March 2, 2025 Transfiguration Sunday
By Kristin Berkey-Abbott
Luke 9:28-36, (37-43a)
Here we are, the final Sunday before Lent begins. Transfiguration Sunday gives us a chance to wrestle with an essential question: who is this Christ? Why worship Jesus?
Do we worship Christ because of his glory? The mystical elements of Transfiguration Sunday dazzle us and threaten to overshadow the rest of the story. What a magnificent tale! Moses and Elijah appear and along with Jesus, they are transformed into glowing creatures. A voice booms down reminding us of Christ's chosen and elevated status.
It's easy to understand Peter's response: we'll stay on the mountain, we'll build a more permanent structure! But it's also easy to understand why the disciples stay quiet about this mystical experience. Once they descend from the mountain, they must begin to wonder if they had been dreaming. And once again, they likely ask themselves, “Who is this man that we’ve been following?”
Jesus then heals a child; he's a success where his disciples have failed.
Do we worship God in the hopes of harnessing this kind of transfiguring power? It's easy to understand this impulse. Then as now we live in a world where pain seems to have the ultimate power. Wouldn’t it be nice to be able to cure the sick like Jesus did? We live in a time where we might get tired of sending sympathy cards. Wouldn’t it be nice to do a total transfiguration of this world we live in, where we break the bonds of disease, where no one goes to bed hungry, where our foes are vanquished. If only we could harness the power of God!
But the rest of the lesson for today warns us against this impulse.
Jesus know that he's on a collision course with the powers that rule the world. In the weeks to come, the disciples will argue about who is greatest, and Jesus will remind them of the nature of his ministry: to be least.
For those of us who worship Christ because we want transfiguration, it's important to remember what kind of transfiguration we're going to get. We're not likely to get worldly power because we're Christians--in fact, it will be just the opposite. People will not elect us to be president. We will not be wealthy; any wealth we get, we’re likely to give away, if we’re following Jesus.

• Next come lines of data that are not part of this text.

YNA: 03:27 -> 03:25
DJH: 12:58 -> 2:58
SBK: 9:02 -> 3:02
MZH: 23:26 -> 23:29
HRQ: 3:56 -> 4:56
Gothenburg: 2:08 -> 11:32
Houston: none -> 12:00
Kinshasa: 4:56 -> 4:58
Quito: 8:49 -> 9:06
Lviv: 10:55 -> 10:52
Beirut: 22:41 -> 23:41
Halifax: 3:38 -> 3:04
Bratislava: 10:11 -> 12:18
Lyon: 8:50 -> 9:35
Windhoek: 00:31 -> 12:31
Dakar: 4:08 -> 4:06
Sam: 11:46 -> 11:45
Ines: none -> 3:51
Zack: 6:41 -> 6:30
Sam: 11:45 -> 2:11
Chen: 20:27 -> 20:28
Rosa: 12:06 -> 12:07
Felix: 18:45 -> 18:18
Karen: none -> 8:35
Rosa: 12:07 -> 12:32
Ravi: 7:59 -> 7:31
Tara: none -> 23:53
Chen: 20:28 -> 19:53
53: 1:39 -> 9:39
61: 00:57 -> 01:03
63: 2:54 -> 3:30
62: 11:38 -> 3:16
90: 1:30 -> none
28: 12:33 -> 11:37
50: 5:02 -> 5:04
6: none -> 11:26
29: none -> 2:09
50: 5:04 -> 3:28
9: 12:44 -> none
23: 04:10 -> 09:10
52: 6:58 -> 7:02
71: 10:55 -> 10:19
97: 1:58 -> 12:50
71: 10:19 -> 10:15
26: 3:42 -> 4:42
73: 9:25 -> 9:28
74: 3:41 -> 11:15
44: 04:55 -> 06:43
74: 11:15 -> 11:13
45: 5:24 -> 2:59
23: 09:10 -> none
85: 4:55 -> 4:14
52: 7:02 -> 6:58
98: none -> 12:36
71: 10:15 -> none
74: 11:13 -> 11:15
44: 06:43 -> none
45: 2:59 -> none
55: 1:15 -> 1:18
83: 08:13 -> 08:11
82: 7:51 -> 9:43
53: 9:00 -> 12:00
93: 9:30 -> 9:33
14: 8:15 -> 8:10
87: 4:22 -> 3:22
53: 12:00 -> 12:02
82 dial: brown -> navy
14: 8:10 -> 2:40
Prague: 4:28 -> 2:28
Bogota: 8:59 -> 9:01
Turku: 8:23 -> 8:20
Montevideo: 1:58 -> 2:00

Will we get healing? Maybe. But it may not be the kind of healing that we’re desperate to experience. When we think of healing, we might think of what we see Jesus do in today’s text. A child who can’t live in society because of demon possession, suddenly transformed into a healthy child. We might wish for something similar, for ourselves or for our loved ones. Some of us will get that healing that we long for. But while Jesus does heal the physically sick, he’s clear that his ministry leads to a much more significant type of healing, a spiritual kind.
Will we be creatures that glow with an otherworldly light? Maybe this will happen occasionally—but it will be metaphorical, not the kind of literal light that the disciples witness on the top of the mountain.
The text today reminds us that Transfiguration Sunday gives us a glimpse into a larger spiritual realm—but there’s also the sadness that we can’t stay there forever. Ah, Transfiguration Sunday which leads us to Mardi Gras, a few last hurrahs before the serious season of Lent, that season of ash and penitence. Let us stay here in this glow.
But we can’t stay there forever. Our spiritual texts remind us again and again that we must come down from the mountain.
However, we can frame that descent into good news, a path before us, the path that brings us off the mountain and into service. Let us not confuse the mountain top for the true relationship that God offers us.
Throughout the Scriptures, we see this tension between the mountain top and the flat land experience. We feel the thrill of meeting God, and then we have to figure out how to live our daily lives afterwards. Some of us will spend our lives in permanent quest mode, going from one mountain top to the next, looking for spiritual thrill. This quest might not be as dangerous as other pursuits. But it can keep us from committing to the communities that we live in, between the times when we’re off to the next retreat or monastery.
Some of us will try to convince ourselves that the mountain top experience wasn't real, that it didn't matter, that it wasn't as profound as we know that it was. Maybe we won’t talk about it because we can’t figure out the right words. Maybe we have no way of processing what we saw up there on the mountain. But our text does show us a way, to come down, to serve our fellow humans.
Some of us will try to live our daily lives transfigured: at our best, people, convinced that we have some yoga regime or diet that they need to know about, will ask us for our secret. At our best, we’ll transfigure the societies around us, casting out the demons that torment so many of us.
Many of us approach Lent in a spirit of transfiguration. We give up something for Lent or we add something for Lent, hoping to feel that thrill of transfiguration. But once Lent is over, we shouldn't forget our Lenten disciplines. It's too easy to let our daily lives take over. It's too easy to forget the Gospel message of transfiguration and resurrection. God calls us to transfigured lives so that we can help in the repair of the world. And that’s true during Lent and other times, as true for us as it was for those disciples who saw Jesus transfigured on the mountain.